## KMP substring search

KMP (Knuth-Morris-Pratt) is a substring search algorithm.
It works in linear time.
It preprocesses pattern, so when we mismatch, we can use information of what matched earlier to jump to the next possible positions in the text/pattern.

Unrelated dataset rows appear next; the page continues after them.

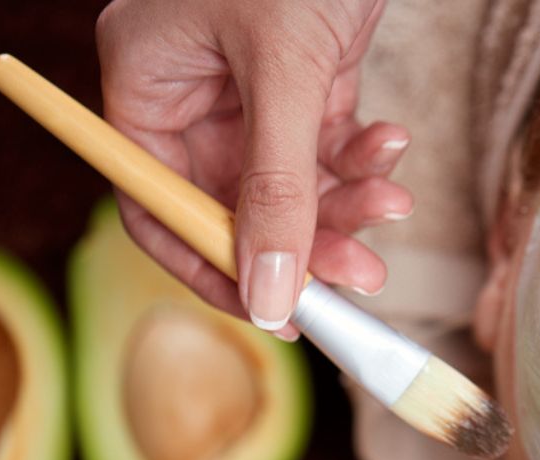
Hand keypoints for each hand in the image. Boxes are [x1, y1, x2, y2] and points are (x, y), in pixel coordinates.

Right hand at [97, 0, 411, 340]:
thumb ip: (276, 187)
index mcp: (148, 80)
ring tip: (391, 205)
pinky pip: (326, 143)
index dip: (210, 266)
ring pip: (290, 180)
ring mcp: (250, 86)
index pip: (156, 203)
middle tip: (360, 273)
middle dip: (303, 239)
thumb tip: (268, 296)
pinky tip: (391, 142)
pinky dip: (360, 153)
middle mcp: (192, 89)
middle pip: (234, 202)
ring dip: (344, 202)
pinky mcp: (304, 77)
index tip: (271, 312)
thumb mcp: (285, 68)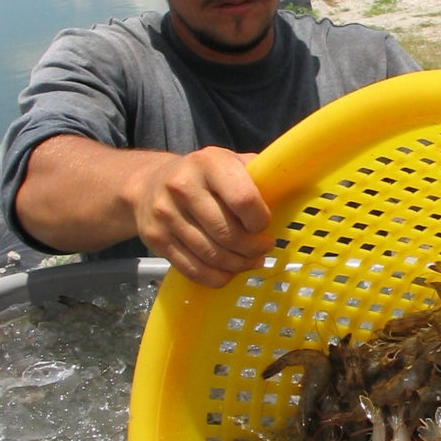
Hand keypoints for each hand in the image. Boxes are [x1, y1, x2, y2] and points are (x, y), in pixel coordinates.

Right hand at [132, 147, 274, 286]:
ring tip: (251, 260)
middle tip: (264, 248)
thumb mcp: (230, 163)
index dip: (260, 220)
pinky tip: (230, 271)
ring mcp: (165, 214)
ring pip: (212, 256)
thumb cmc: (204, 176)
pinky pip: (193, 270)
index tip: (264, 225)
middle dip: (253, 248)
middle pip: (228, 234)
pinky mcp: (155, 239)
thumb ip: (258, 176)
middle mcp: (182, 186)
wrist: (148, 184)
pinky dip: (218, 277)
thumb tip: (292, 193)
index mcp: (208, 163)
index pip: (244, 200)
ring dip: (239, 265)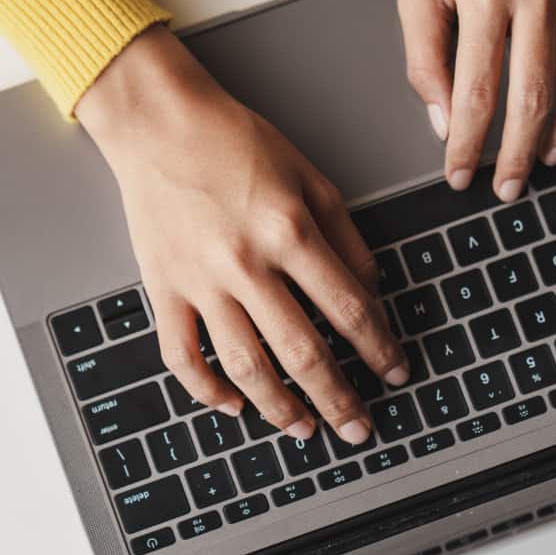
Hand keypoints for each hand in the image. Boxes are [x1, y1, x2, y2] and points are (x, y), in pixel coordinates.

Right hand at [76, 27, 410, 446]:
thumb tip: (371, 293)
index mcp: (290, 232)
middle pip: (303, 352)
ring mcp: (201, 282)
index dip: (379, 349)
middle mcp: (246, 264)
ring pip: (245, 366)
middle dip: (339, 398)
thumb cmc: (234, 141)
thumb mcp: (311, 176)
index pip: (349, 309)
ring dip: (281, 408)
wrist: (160, 125)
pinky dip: (206, 390)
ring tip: (305, 429)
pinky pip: (182, 356)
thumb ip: (345, 236)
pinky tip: (233, 406)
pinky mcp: (163, 289)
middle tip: (360, 428)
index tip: (395, 372)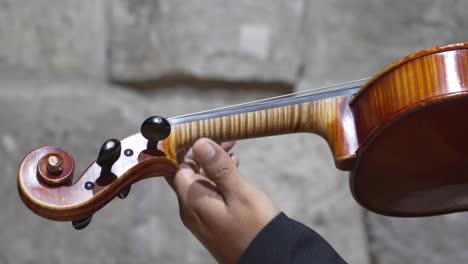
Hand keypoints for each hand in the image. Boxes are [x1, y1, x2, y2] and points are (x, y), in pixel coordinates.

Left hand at [165, 138, 278, 263]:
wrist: (270, 259)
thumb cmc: (256, 227)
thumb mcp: (239, 193)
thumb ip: (219, 167)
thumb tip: (199, 143)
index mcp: (192, 200)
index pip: (178, 166)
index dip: (189, 147)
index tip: (207, 132)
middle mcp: (191, 210)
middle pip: (188, 173)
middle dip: (203, 153)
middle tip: (225, 139)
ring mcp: (201, 218)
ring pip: (200, 182)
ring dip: (213, 164)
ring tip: (232, 150)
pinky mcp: (212, 222)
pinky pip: (208, 194)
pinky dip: (218, 179)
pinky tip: (233, 170)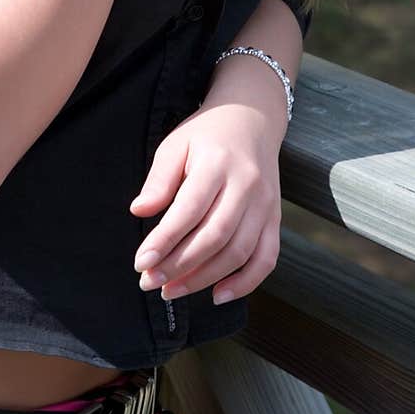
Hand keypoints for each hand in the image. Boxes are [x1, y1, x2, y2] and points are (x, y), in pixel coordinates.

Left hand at [129, 104, 281, 305]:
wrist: (252, 119)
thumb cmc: (207, 135)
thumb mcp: (176, 144)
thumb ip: (159, 179)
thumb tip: (139, 211)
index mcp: (218, 163)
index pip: (189, 209)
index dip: (164, 240)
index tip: (141, 262)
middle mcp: (246, 185)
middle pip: (214, 236)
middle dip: (179, 265)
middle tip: (150, 282)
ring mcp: (265, 204)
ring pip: (238, 252)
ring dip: (204, 278)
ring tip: (172, 290)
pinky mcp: (275, 218)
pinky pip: (266, 259)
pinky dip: (245, 283)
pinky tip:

We have a state consisting of
* m: index at text where we started a matfh
* i: index at pattern 
* 
We're building a table T, that tells us to reassign m = m + i - T[i], and making i = T[i]

In [62]:
from dataclasses import dataclass


@dataclass(frozen=True)
class Jump:
    text_delta: int
    pattern_index: int


def kmp_search(text, pattern):
    jumps = build_jumps(pattern)
    print(jumps)
    t = 0
    p = 0
    while t + p < len(text):
        if text[t + p] == pattern[p]:
            p += 1
            if p == len(pattern):
                return t
        else:
            jump = jumps[p]
            p = jump.pattern_index
            t += jump.text_delta
    return -1


def build_jumps(pattern: str) -> list[Jump]:
    if not pattern:
        return []

    jumps = [None] * len(pattern)
    jumps[0] = Jump(text_delta=1, pattern_index=0)
    for i in range(1, len(pattern)):
        prev = jumps[i - 1]
        if pattern[i - 1] == pattern[prev.pattern_index]:
            # extending previous
            jumps[i] = Jump(text_delta=prev.text_delta, pattern_index=prev.pattern_index + 1)
        else:
            rec = jumps[prev.pattern_index]
            delta = rec.text_delta + prev.text_delta
            cur = Jump(text_delta=delta, pattern_index=i - delta)
            jumps[i] = cur

    return jumps

In [63]:
assert kmp_search("abc", "bc") == 1
assert kmp_search("bc", "bc") == 0
assert kmp_search("abcd", "bc") == 1
assert kmp_search("abcd", "bk") == -1
assert kmp_search("abababc", "abc") == 4
assert kmp_search("ababababc", "ababc") == 4

[Jump(text_delta=1, pattern_index=0), Jump(text_delta=1, pattern_index=0)]
[Jump(text_delta=1, pattern_index=0), Jump(text_delta=1, pattern_index=0)]
[Jump(text_delta=1, pattern_index=0), Jump(text_delta=1, pattern_index=0)]
[Jump(text_delta=1, pattern_index=0), Jump(text_delta=1, pattern_index=0)]
[Jump(text_delta=1, pattern_index=0), Jump(text_delta=1, pattern_index=0), Jump(text_delta=2, pattern_index=0)]
[Jump(text_delta=1, pattern_index=0), Jump(text_delta=1, pattern_index=0), Jump(text_delta=2, pattern_index=0), Jump(text_delta=3, pattern_index=0), Jump(text_delta=4, pattern_index=0)]